MickD'sRoad Trip2008 travel blog

Looking Left in Lefkosia

We Were Short On Cement

Don't Photograph This

Cat Nation


So, for the moment, good bye to all that.

My time in Cyprus ends with a long day in Larnaca. My flight leaves at the slightly unbelievable time of 0350 tonight, so for now I exhaust the battery in my laptop writing you from my cheery cafe hard by the church of St. Lazarus (motto: "Always Here, Except When I'm Not"). I'll take a few hours to peer at the sea and then head off to the airport for what I'm sure will be a sleepless night. My students in 4843 will bear the fruits of that. Heh heh.

Yesterday I took a "service taxi" to the capital, Lefkosia, also referred to as Nicosia; no one seems to care which form you use. Service taxis are little German minivans that hold a maximum of eight people. They're a sensible idea for ferrying people from one regional location to another (in fact, some smart Nova Scotian would put the limousine service I use there out of business if they started one in the Annapolis Valley). The service taxis pick you up and leave when they're full, so you're never sure exactly when you're leaving or when you're arriving, which is after all somewhat Mediterranean in outlook. It doesn't take very long, in any case; Lefkosia is about 50 km from Larnaca and the island as a whole isn't very big.

Which makes it all the more amazing, in Canadian terms, how a small patch of land can be so fiercely contested. 37% of the island is held by Cypriot Turks (and a large swath of settlers from Turkish Anatolia), and in Lefkosia I was able to walk along the "Green Line" which divides the two territories. I didn't cross over (I, um, forgot my passport in Larnaca) but I managed to shoot a couple of photos of the checkpoints, which are jerry-rigged to the point where they look like the Hatfields just had a spat with the McCoys and used them cans out back to set up a fence. As photos are prohibited I tried to snap snap, grin grin, wink wink and keep moving.

The rest of Lefkosia is pretty standard issue capital city. It has no river or sea and its architecture is unimaginative, except in the old Turkish quarter. I did enjoy the Cyprus Museum, though. Room after room of clay pots and bronze age spearheads, going back as far as 12,000 years. The larger statuary were particularly interesting, as they combine influences from Egypt, Greece and Asia Minor, as you might expect. I love museums that are casually supervised. I was piggybacking one of the 3 metre-high soldiers on display, chiselling away his facial hair, when the Old Guy doing security walked in. I think he thought I was part of the design. No boy, then I'd be a totem pole.

Back in Larnaca I experienced a Cyprus Saturday night, familiar to anyone hailing from Ontario as Mississauga Saturday night. Everyone from the boonies gets into their hot sports car (i.e. truck) and heads into town to holler and play loud music while slowly negotiating the main drag in a long, unbroken line.
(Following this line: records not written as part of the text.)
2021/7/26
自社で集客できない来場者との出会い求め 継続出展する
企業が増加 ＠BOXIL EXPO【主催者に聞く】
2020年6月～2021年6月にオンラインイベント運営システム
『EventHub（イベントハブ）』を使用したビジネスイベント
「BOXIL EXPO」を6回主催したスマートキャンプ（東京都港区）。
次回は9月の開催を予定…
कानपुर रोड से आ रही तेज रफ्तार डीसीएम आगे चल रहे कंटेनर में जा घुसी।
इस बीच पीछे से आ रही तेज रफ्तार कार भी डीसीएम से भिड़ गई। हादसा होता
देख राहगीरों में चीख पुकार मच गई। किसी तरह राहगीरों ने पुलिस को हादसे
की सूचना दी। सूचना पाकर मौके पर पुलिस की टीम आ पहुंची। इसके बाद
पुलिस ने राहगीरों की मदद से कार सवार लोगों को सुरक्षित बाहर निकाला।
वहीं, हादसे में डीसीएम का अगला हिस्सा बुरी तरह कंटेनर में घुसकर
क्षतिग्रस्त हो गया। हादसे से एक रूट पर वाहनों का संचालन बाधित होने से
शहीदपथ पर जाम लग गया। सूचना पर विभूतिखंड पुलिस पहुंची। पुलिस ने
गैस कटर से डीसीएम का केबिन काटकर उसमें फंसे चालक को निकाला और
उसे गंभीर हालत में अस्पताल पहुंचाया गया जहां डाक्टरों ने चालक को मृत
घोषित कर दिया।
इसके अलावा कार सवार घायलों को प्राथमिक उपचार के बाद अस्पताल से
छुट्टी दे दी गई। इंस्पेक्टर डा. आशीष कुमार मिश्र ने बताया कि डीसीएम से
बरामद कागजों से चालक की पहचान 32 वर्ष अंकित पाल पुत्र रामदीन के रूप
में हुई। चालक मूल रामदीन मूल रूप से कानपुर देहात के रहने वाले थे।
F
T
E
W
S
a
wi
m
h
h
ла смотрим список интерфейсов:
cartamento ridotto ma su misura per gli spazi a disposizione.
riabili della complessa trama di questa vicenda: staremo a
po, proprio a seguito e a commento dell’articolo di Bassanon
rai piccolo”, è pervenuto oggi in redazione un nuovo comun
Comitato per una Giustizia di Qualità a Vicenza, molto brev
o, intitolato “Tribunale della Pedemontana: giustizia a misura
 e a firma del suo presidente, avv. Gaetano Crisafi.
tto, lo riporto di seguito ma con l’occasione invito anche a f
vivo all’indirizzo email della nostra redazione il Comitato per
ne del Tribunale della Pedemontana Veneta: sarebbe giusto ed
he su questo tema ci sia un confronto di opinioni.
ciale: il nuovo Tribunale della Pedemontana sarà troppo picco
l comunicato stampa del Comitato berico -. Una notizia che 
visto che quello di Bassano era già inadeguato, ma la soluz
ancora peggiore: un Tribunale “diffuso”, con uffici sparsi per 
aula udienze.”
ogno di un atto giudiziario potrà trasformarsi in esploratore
Because inner Larnaca is made up of tight one-way streets mixed in with tight right-of-way streets, this looks after a while like a procession; every car moving stately along, music blaring, jockeying for a position that can't change. Sure looks like fun.

Nothing changes the nature of the sea, however, no matter how many times you hear Hit Me Baby One More Time, so I went for a walk through Larnaca's Turkish quarter and then along the beach. I am, as you may have intuited, a water guy (which has nothing to do with the alleged proclivities of my astrological sign). I grew up in a part of Ottawa where three rivers meet and I expect to be near water every place I come to live. When I lived in Toronto I heard a rumour there was a substantial body of water there, too. But like much of Ontario, it never seems to move, it just lies there. Lakes. Hah.

So four flights to come with (so far) no weather worries. Much planning to do. I hope to hear from all of you, but if I don't, you'll be hearing from me in about a month or six weeks. The roller-coaster descends, but does not stop.